→ **Lista de tareas**:
**A)** ¿Coinciden con la reseña sobre El Decálogo las afirmaciones siguientes? Responde sí o no a cada una y cita literalmente las palabras del texto que lo deciden. (i) Kieslowski dirigió personalmente todos los capítulos. (ii) Cada capítulo tuvo un director de fotografía distinto, sin ninguna repetición. (iii) La serie fue financiada por la televisión húngara.
**B)** Según la reseña sobre El Decálogo, ¿qué largometrajes salieron de los guiones de los capítulos 5 y 6?

→ **Fragmento del documento**:
○ ○ ○

Cajón de sastre del crítico, docente y programador de cine Carlos Reviriego, que aprovecha este espacio para mostrar algunos de sus artículos, aparecidos en "El Cultural", "Caimán. Cuadernos de Cine" y otras publicaciones.
lunes, 2 de noviembre de 2009
'After' de Alberto Rodríguez
sábado, 10 de octubre de 2009
'El Decálogo' de Krzysztof Kieslowski
de prosa poética
Ahora que, en el conglomerado audiovisual, la ficción televisiva parece haberse independizado definitivamente del cine (si acaso es el cine el que depende, financiera y artísticamente, de la televisión), poniendo en duda al menos el convencimiento de Serge Daney de que, a fuerza de convivencia, televisión y cine terminarían por parecerse, El Decálogo se formulaba algunas preguntas veinte años atrás que siguen siendo especialmente pertinentes. "No creo que el público televisivo sea menos inteligente que el cinematográfico", dijo en su momento el cineasta varsoviano. Para costear El Decálogo, financiado por la televisión polaca no sin condiciones, Kieslowski se vio obligado a desarrollar el guión de los capítulos 5 y 6 en películas cinematográficas (con versiones de 85 minutos), invirtiendo el beneficio de los largometrajes resultantes –No matarás (1988) y No amarás (1988)–, en el proyecto televisivo. El plan inicial de Kieslowski pasaba por que cada capítulo lo dirigiera un director debutante, pero finalmente decidió dirigir todos él y contratar a un director de fotografía distinto por capítulo (sólo repite con uno, Piotr Sobocinski), buscando así la autonomía formal de cada segmento: el sobrio realismo del Decálogo 2, la dimensión onírica en Decálogo 5, la expresividad de los encuadres del Decálogo 9... A la luz de lo que hoy entendemos por ficción televisiva de calidad (las series de la HBO), la prosa poética de El Decálogo nos recuerda que en una dimensión paralela hubiera sido posible una televisión realizada bajo la noción del cine conceptual de los años sesenta. Señala Jonathan Rosenbaum que, aunque realizado a finales de los años ochenta, hay un aliento creativo en El Decálogo que conecta directamente con poetas como Antonioni, Godard o Resnais.

○ ○ ○

→ **Material proporcionado**:
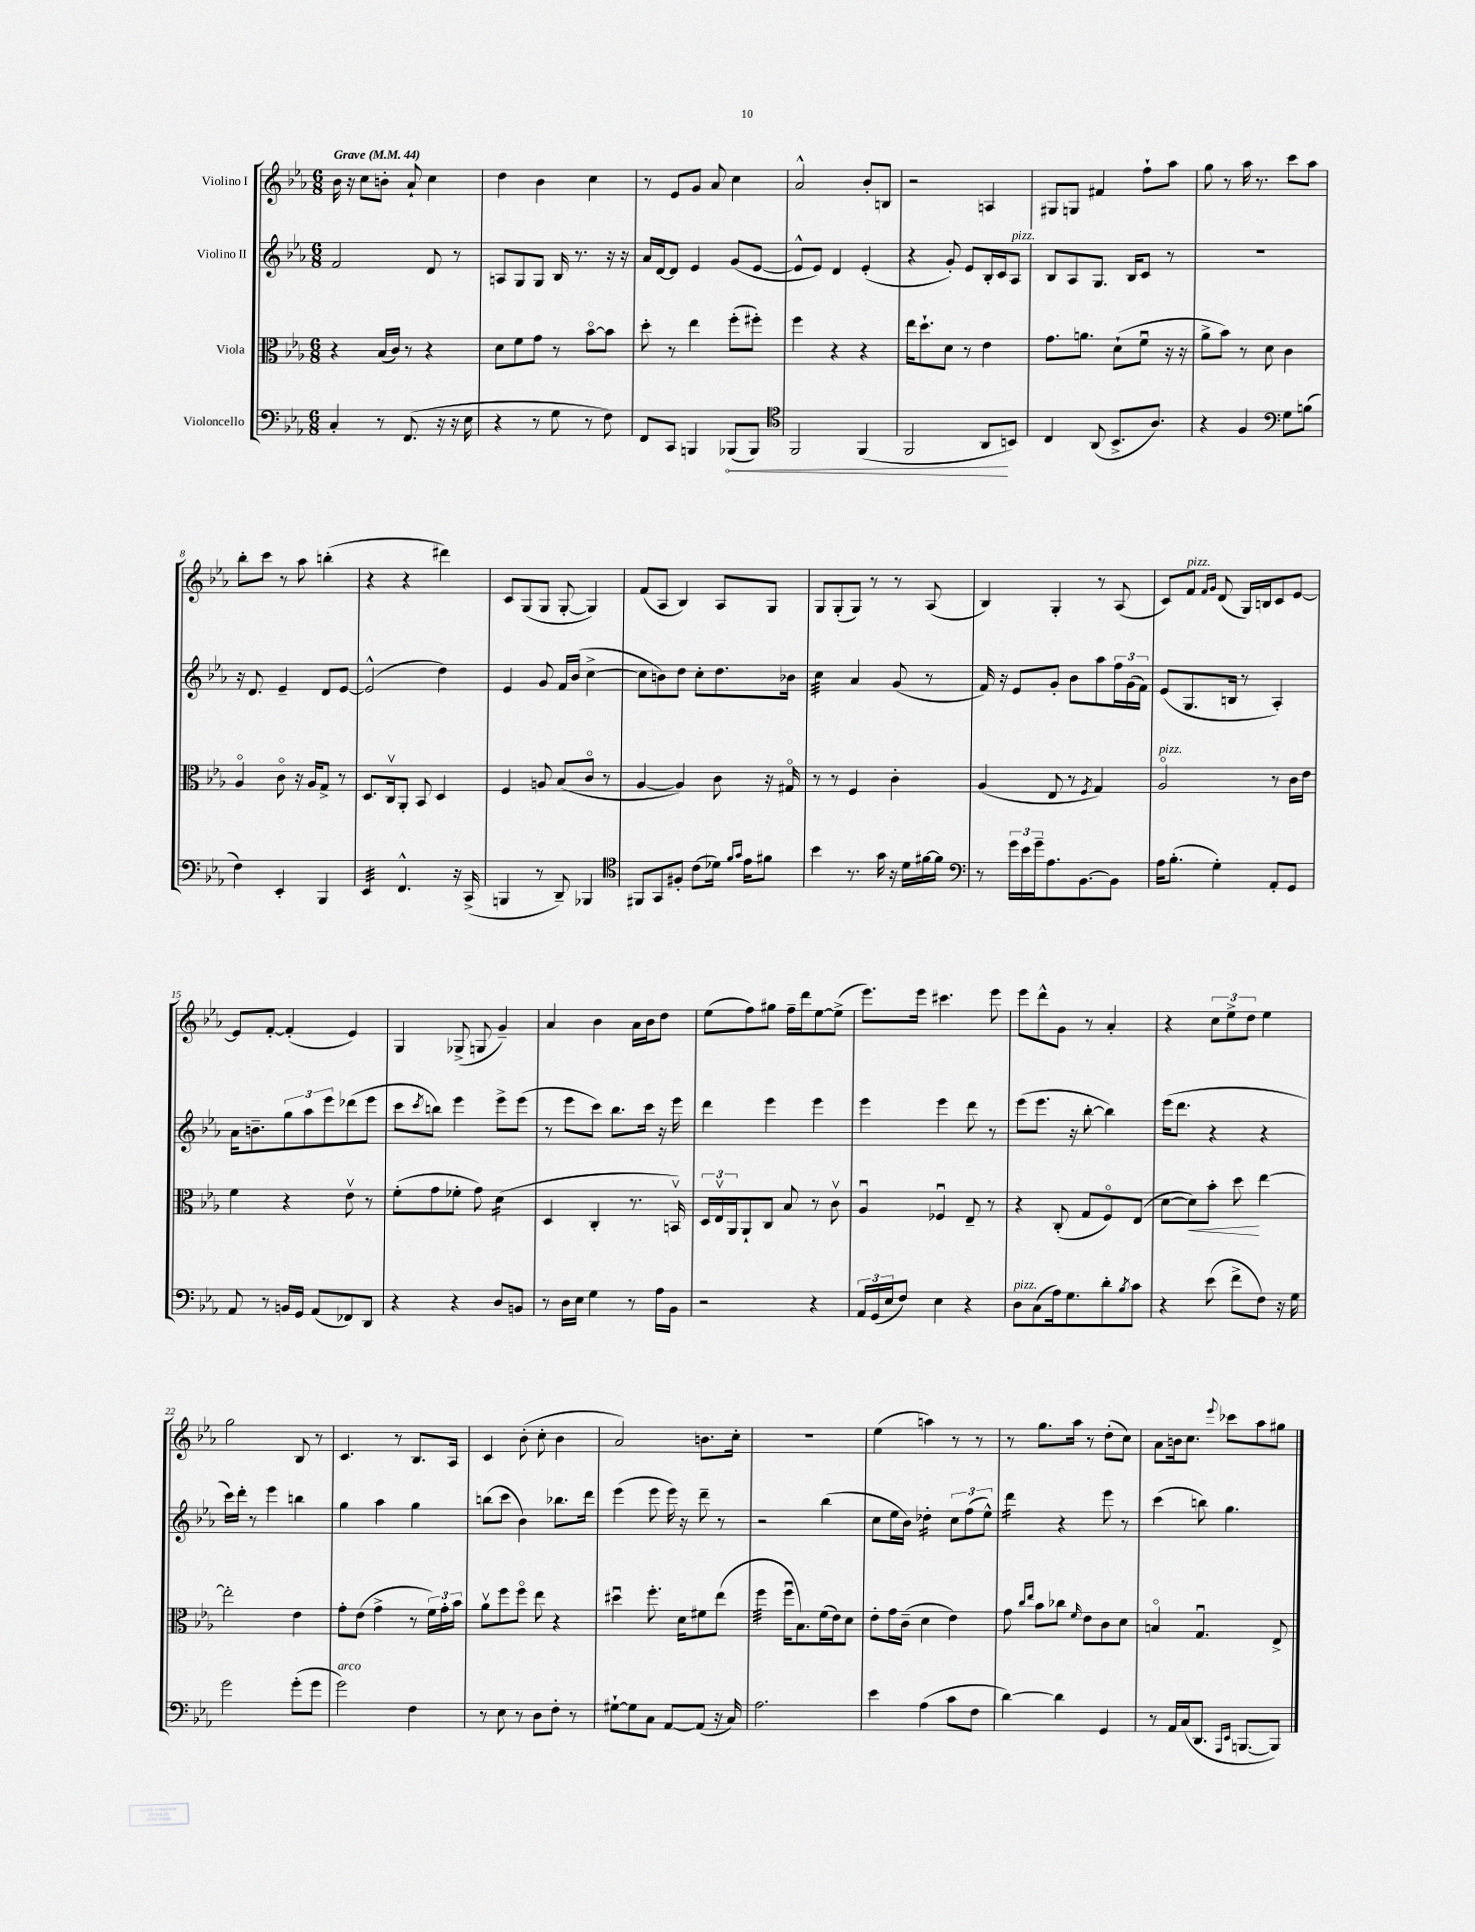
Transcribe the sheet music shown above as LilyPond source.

○ ○ ○

→ **Respuestas completas**:
**A)**
(i) Sí: «finalmente decidió dirigir todos él».
(ii) No: «sólo repite con uno, Piotr Sobocinski».
(iii) No: «financiado por la televisión polaca no sin condiciones».

**B)** No matarás (1988) y No amarás (1988).